On Monday, the International Organization for Migration (IOM) announced in a statement that at least 1,042 migrants were rescued in the central Mediterranean, and returned to Libya last week.
“In the period of 11 – 17 December 2022, 1,042 migrants were intercepted and returned to Libya,” the IOM tweeted.
It added that a total of 23,596 migrants attempted to cross the Mediterranean to Europe in 2022.
It added that 520 migrants died, and 844 went missing in the period from 1 January to 17 December 2022.
The IOM pointed out that 32,425 migrants disembarked on Libyan shores in 2021, while 662 died and 891 went missing.
Earlier this month, the Malta Independent newspaper published a report revealing that Maltese officials have cooperated with the Libyan Coast Guard in pushing back migrants.
A spokesperson for Alarm Phone told the Malta Independent that, “Alarm Phone would be quite happy if Malta lived up to its duties: coordinating rescues, not coordinating pushbacks or forms of non-assistance or abandonment.”
Many migrants choose to cross the Mediterranean sea to European shores from Libya, despite the state of chaos and insecurity plaguing the country. These migrants are often sent to overcrowded reception centers across Libya, despite repeated international calls to close such facilities.
Libya has been suffering insecurity and chaos since the fall of Moammar Gaddafi in 2011. This has made it the preferred point of departure for migrants who want to cross European shores.
Human traffickers have benefited from the chaos in the oil-rich nation and smuggled migrants across the country’s perilous borders. Human traffickers pack people into ill-equipped rubber boats and then embark on risky voyages through the tumultuous Mediterranean sea.
Those who have been returned are taken to detention centers rife with abuses, including forced labour, beatings, rapes, and torture.
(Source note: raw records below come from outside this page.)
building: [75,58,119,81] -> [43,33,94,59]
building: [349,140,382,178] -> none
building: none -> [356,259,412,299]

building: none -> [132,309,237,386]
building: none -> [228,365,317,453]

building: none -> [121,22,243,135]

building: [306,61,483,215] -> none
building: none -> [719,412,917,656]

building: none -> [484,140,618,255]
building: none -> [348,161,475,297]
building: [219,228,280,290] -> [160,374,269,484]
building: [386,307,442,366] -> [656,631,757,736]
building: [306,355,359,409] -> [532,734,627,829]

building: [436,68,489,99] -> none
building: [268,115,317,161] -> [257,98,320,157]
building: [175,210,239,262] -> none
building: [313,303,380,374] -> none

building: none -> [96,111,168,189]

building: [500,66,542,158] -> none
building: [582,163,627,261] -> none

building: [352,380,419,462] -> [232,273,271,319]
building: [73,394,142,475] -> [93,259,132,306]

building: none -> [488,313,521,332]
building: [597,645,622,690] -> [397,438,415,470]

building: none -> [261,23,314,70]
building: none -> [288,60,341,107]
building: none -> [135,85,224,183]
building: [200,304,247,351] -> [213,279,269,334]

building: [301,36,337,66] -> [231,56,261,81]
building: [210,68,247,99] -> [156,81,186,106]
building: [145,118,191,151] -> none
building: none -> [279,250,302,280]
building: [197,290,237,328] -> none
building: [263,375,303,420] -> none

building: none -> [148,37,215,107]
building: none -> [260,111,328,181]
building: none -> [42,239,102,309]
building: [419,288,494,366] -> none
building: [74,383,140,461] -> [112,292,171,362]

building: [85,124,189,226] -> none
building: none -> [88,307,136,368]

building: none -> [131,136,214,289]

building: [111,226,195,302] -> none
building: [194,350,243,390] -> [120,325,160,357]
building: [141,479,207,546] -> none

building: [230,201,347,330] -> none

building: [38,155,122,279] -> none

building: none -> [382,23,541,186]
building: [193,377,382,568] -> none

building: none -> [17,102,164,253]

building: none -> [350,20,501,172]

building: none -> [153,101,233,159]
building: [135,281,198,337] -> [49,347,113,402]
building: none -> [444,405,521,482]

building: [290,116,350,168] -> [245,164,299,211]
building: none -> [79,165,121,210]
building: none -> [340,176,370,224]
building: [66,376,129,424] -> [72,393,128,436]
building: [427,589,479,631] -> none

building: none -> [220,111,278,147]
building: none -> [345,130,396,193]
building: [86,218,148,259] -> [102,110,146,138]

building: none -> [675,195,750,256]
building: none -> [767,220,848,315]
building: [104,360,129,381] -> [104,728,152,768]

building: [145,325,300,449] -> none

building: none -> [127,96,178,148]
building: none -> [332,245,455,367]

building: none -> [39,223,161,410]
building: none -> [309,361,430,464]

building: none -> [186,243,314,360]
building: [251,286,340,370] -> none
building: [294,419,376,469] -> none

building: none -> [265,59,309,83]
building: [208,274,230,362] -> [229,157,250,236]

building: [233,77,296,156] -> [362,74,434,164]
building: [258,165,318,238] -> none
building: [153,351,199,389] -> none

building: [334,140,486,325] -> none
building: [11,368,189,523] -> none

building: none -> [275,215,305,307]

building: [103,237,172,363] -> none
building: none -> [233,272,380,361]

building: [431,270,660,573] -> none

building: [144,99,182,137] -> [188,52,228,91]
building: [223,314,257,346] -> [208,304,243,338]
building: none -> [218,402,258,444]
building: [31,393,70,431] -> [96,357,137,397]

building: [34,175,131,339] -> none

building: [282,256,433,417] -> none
The abuse often accompanies efforts to extort money from families, before they are allowed to leave Libya on traffickers’ boats.
Around 12,000 migrants are currently imprisoned in 27 Libyan detention centers, according to the United Nations Secretary-General.
Earlier this year, UN-commissioned investigators said that the degree of abuse and ill-treatment of migrants in Libya could amount to crimes against humanity.